= Instructions to follow =
Search the listing for the word "arange" and return each line that contains it.

__________________________________________________

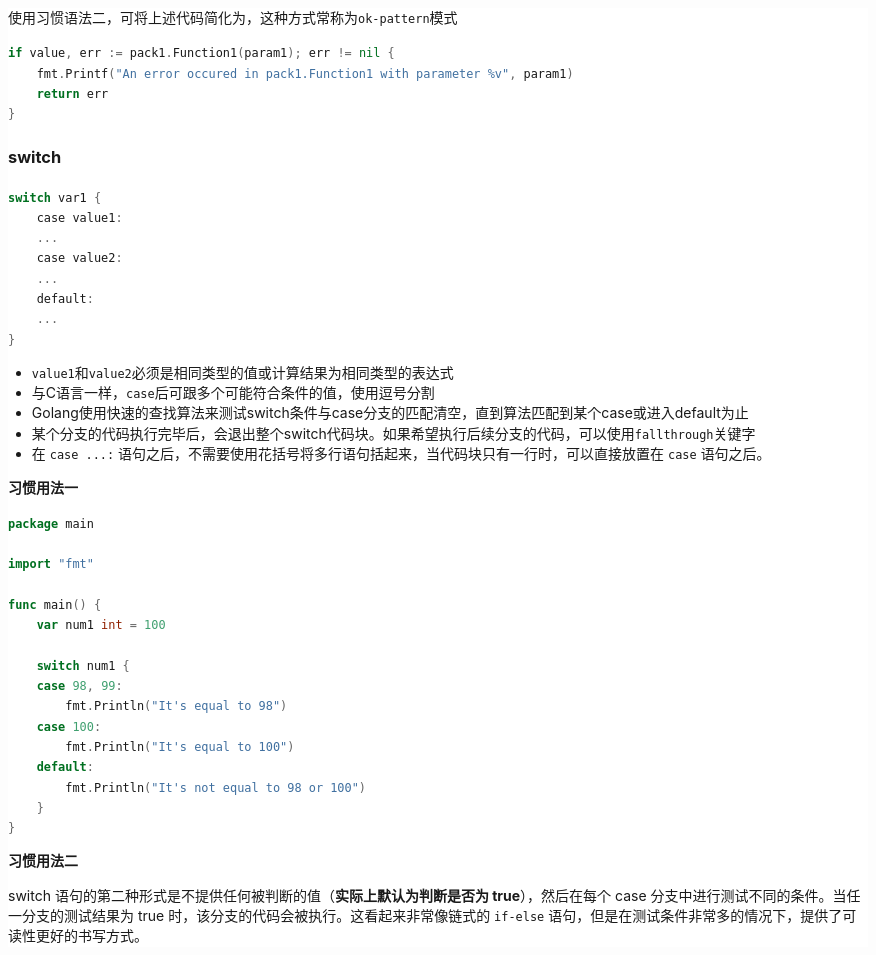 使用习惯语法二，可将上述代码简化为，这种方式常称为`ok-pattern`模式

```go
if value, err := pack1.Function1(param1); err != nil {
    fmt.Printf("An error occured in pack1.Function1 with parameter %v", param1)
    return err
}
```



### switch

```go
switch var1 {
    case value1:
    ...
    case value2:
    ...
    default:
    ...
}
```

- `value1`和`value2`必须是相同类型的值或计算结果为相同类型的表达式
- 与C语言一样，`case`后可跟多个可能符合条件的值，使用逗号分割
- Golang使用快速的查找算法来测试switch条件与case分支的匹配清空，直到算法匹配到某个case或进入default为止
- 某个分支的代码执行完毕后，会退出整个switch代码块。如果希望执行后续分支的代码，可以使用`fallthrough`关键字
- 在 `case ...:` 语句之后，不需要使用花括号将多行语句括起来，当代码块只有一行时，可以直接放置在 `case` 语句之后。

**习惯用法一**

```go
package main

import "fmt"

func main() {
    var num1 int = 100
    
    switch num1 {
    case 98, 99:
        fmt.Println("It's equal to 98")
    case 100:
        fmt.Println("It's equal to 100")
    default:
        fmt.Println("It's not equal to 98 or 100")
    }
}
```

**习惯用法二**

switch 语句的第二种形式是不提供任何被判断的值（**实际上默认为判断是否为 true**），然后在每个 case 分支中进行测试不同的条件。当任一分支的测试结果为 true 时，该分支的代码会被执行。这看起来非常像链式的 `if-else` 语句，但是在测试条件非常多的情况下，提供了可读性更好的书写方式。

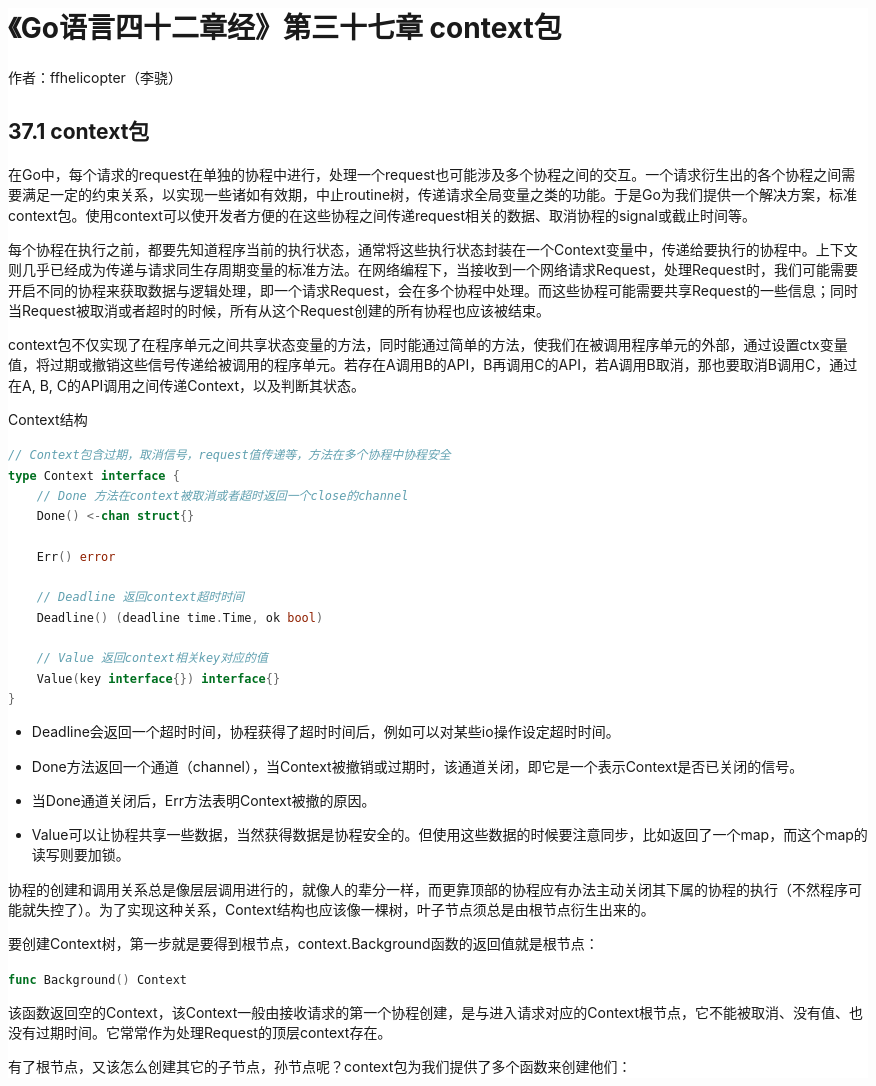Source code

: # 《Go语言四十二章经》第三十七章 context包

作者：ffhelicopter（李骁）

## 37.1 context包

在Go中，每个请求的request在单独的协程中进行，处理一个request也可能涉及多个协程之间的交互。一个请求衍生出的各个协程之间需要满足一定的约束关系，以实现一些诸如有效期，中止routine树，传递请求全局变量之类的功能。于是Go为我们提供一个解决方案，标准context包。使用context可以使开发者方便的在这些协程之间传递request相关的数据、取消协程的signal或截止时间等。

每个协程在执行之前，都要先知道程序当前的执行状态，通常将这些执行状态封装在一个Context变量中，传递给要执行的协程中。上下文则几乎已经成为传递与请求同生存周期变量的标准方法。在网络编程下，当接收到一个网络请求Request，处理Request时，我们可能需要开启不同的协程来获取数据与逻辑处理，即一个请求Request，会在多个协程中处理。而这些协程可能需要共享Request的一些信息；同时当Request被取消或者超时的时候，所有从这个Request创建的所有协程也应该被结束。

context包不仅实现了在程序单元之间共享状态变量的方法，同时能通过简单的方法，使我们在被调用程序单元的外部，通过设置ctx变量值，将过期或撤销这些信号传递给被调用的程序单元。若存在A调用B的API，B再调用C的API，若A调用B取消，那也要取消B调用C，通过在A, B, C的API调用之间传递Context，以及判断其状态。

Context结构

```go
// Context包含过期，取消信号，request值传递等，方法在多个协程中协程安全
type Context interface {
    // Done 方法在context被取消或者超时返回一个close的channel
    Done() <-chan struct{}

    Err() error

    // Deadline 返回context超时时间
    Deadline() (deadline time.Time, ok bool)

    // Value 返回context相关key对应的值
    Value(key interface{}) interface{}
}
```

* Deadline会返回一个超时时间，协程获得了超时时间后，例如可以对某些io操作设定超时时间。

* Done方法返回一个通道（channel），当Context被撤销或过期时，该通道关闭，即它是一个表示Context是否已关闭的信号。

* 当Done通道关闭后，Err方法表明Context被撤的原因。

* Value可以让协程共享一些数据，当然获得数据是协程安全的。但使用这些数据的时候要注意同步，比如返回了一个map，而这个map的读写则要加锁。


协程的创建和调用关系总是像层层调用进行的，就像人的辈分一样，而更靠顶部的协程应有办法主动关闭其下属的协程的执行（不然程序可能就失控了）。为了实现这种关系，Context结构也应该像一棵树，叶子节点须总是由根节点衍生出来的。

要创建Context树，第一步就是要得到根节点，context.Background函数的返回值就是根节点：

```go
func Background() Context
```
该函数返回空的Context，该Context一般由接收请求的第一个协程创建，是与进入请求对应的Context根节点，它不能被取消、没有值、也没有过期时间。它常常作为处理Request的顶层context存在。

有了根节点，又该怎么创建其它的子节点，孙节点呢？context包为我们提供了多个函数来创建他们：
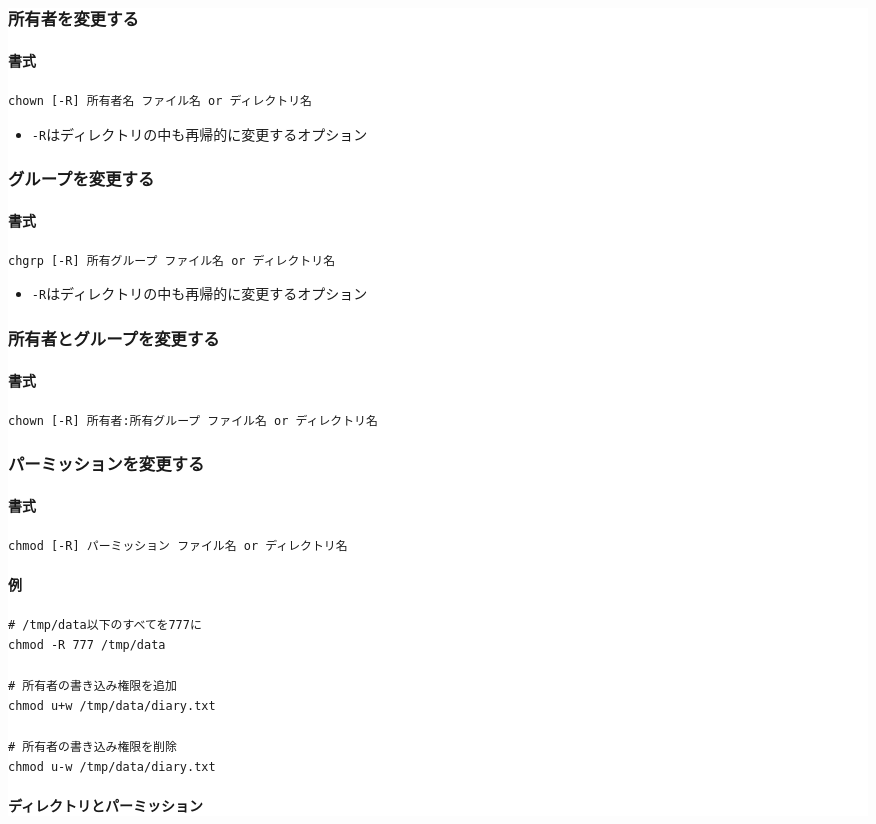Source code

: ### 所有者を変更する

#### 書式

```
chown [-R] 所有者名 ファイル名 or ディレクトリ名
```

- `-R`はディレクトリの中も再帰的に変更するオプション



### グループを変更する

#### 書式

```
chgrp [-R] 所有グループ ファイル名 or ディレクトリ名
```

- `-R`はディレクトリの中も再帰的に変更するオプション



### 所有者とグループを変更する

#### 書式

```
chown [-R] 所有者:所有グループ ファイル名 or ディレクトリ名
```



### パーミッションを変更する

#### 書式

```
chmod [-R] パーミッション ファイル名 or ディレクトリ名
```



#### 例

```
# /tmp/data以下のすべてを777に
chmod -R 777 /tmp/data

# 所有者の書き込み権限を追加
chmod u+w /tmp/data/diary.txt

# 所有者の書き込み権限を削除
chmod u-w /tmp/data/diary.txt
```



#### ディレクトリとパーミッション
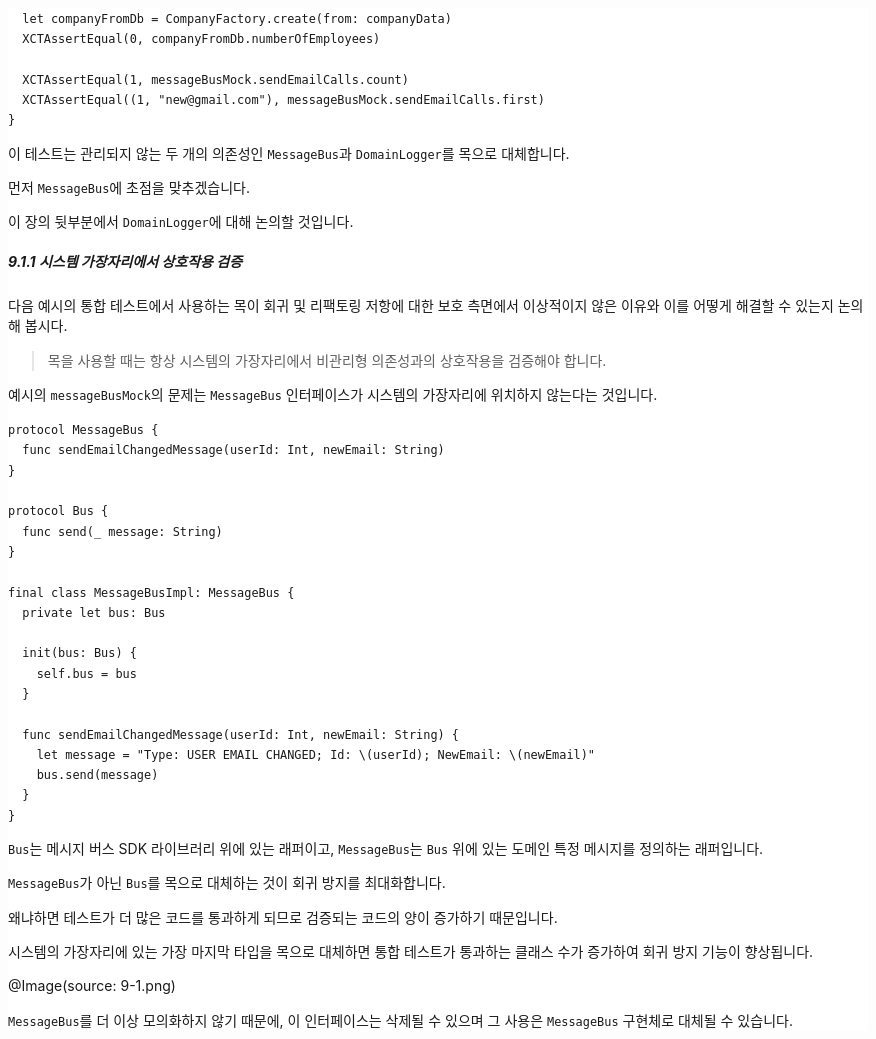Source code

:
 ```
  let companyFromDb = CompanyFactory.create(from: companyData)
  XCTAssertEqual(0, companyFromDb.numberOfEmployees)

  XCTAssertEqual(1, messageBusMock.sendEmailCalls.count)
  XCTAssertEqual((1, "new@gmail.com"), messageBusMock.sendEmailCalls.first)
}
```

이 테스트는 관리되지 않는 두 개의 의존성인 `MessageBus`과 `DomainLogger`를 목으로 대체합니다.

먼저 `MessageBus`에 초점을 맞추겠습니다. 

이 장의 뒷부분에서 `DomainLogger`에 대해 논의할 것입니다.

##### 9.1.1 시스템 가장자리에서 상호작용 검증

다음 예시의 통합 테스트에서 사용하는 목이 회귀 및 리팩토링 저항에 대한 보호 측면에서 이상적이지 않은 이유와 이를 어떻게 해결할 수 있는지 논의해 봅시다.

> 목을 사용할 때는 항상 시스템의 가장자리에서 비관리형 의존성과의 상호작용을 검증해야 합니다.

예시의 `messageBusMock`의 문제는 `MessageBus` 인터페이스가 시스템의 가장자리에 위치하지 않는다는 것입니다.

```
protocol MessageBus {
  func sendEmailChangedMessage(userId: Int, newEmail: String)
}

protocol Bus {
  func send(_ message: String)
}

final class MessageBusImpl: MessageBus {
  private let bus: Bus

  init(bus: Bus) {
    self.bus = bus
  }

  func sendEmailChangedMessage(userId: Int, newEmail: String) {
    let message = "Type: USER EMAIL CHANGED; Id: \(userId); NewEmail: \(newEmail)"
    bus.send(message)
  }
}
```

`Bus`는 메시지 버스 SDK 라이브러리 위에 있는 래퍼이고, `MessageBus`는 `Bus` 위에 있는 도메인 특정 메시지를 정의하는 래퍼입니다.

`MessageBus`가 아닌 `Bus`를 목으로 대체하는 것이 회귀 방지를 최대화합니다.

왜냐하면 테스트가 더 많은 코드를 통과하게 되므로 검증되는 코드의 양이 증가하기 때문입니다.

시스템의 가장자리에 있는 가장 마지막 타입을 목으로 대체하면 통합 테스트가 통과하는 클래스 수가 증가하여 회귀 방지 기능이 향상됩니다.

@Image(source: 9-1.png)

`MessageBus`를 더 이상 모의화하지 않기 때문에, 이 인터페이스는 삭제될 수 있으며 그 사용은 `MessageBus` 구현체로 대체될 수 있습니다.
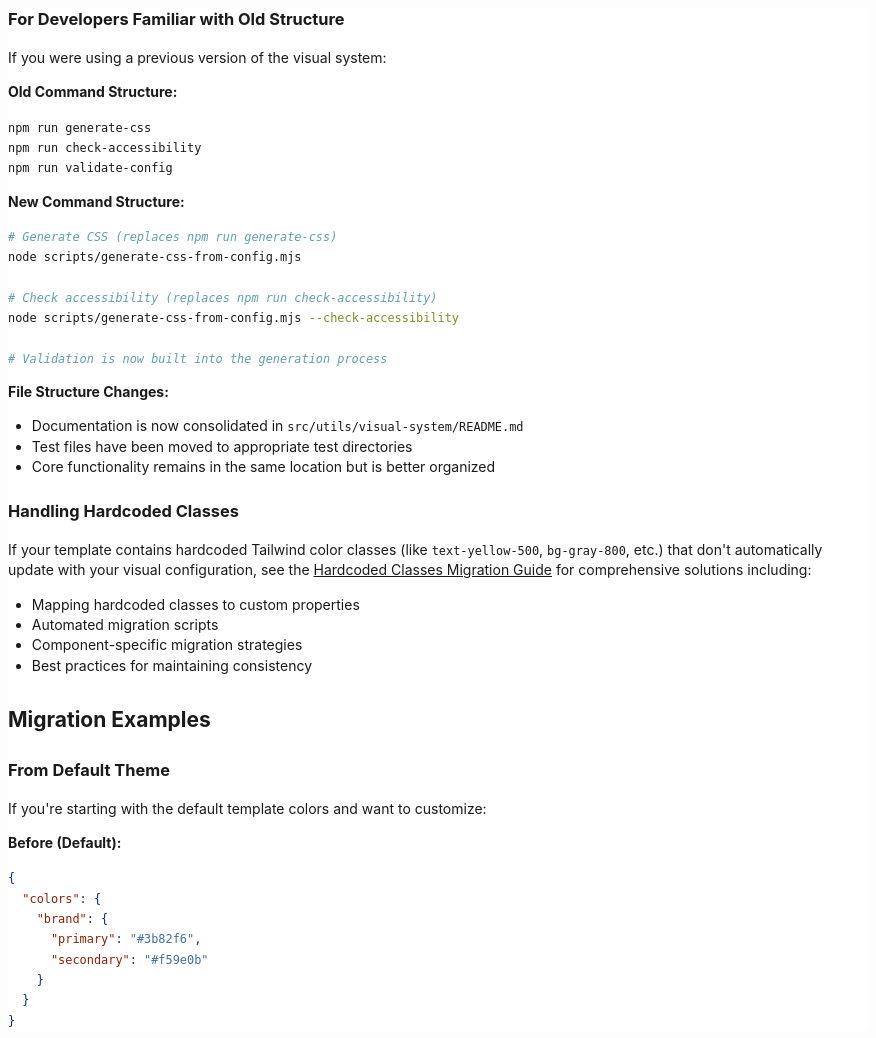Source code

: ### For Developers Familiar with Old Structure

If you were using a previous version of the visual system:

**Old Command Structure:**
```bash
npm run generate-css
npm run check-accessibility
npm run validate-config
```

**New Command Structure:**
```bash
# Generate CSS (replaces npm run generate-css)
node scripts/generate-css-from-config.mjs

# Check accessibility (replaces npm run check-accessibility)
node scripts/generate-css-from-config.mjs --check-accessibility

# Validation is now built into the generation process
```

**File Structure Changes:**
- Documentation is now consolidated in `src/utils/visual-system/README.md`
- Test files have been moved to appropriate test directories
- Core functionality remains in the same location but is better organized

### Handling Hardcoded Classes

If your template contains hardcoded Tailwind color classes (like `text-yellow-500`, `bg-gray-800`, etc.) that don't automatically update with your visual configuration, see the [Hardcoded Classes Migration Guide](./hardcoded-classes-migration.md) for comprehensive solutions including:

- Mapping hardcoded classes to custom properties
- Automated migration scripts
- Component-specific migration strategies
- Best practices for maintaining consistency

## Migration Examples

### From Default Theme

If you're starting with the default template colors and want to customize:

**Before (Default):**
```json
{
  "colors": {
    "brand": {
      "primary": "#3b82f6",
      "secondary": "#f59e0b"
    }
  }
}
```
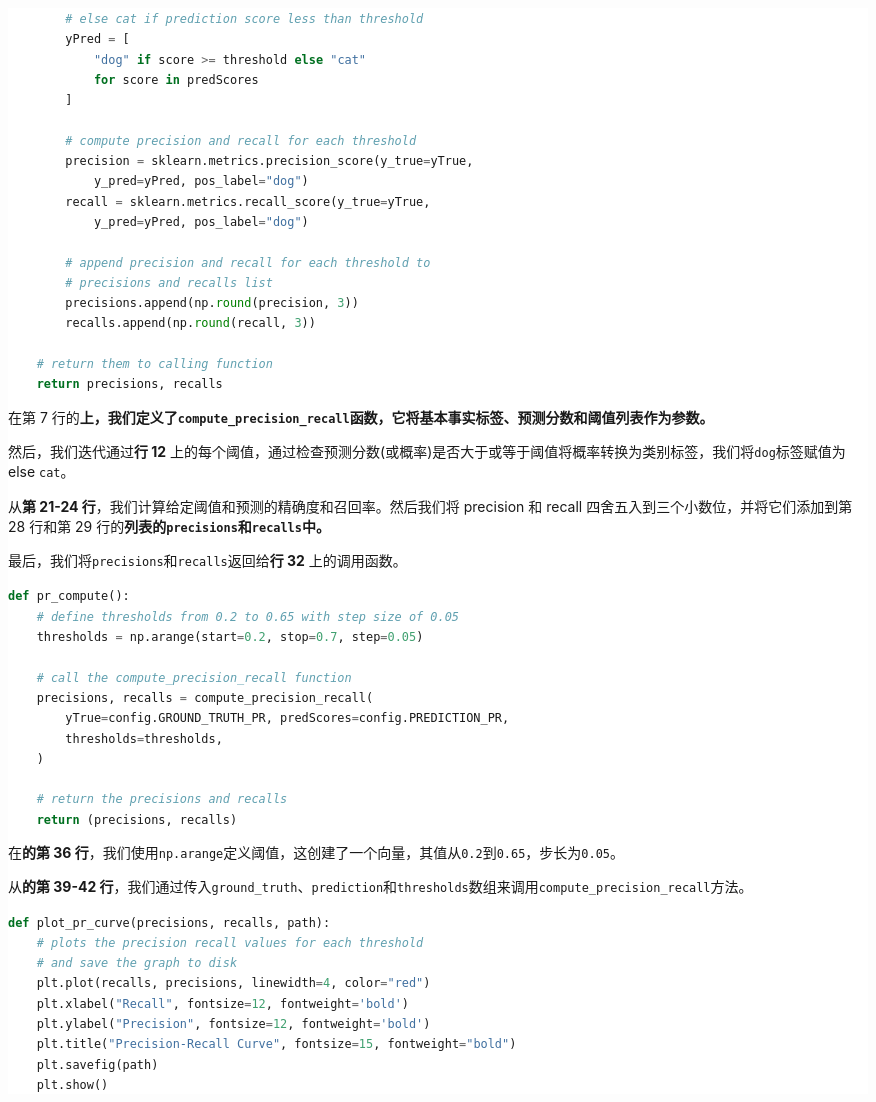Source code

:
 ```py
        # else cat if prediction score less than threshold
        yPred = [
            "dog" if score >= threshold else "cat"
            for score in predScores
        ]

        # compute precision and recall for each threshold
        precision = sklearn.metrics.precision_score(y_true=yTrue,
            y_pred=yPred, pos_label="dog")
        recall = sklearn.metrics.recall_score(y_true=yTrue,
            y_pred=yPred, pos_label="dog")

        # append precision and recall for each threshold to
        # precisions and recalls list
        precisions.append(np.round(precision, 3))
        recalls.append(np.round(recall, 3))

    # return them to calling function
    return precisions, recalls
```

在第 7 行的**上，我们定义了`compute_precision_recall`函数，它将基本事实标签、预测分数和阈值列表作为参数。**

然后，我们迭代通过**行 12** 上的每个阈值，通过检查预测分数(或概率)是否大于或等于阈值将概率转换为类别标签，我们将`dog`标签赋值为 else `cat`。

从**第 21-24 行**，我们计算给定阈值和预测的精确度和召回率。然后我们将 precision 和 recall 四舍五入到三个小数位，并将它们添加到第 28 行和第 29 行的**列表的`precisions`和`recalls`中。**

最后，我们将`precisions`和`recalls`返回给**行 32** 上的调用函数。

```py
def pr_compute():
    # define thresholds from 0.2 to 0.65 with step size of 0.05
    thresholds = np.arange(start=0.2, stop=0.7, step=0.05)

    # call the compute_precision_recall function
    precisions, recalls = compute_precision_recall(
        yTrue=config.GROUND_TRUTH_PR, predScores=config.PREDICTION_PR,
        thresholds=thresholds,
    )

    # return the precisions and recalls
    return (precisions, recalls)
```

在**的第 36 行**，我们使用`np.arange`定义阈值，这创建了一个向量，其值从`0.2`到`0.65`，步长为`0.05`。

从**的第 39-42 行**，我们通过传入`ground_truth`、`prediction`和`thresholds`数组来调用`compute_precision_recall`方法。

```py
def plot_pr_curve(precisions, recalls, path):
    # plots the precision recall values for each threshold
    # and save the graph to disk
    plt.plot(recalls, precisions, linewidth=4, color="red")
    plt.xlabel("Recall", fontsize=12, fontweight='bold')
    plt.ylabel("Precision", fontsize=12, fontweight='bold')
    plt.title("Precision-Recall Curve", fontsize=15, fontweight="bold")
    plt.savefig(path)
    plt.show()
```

__________________________________________________

= Expected answer =
    thresholds = np.arange(start=0.2, stop=0.7, step=0.05)
在**的第 36 行**，我们使用`np.arange`定义阈值，这创建了一个向量，其值从`0.2`到`0.65`，步长为`0.05`。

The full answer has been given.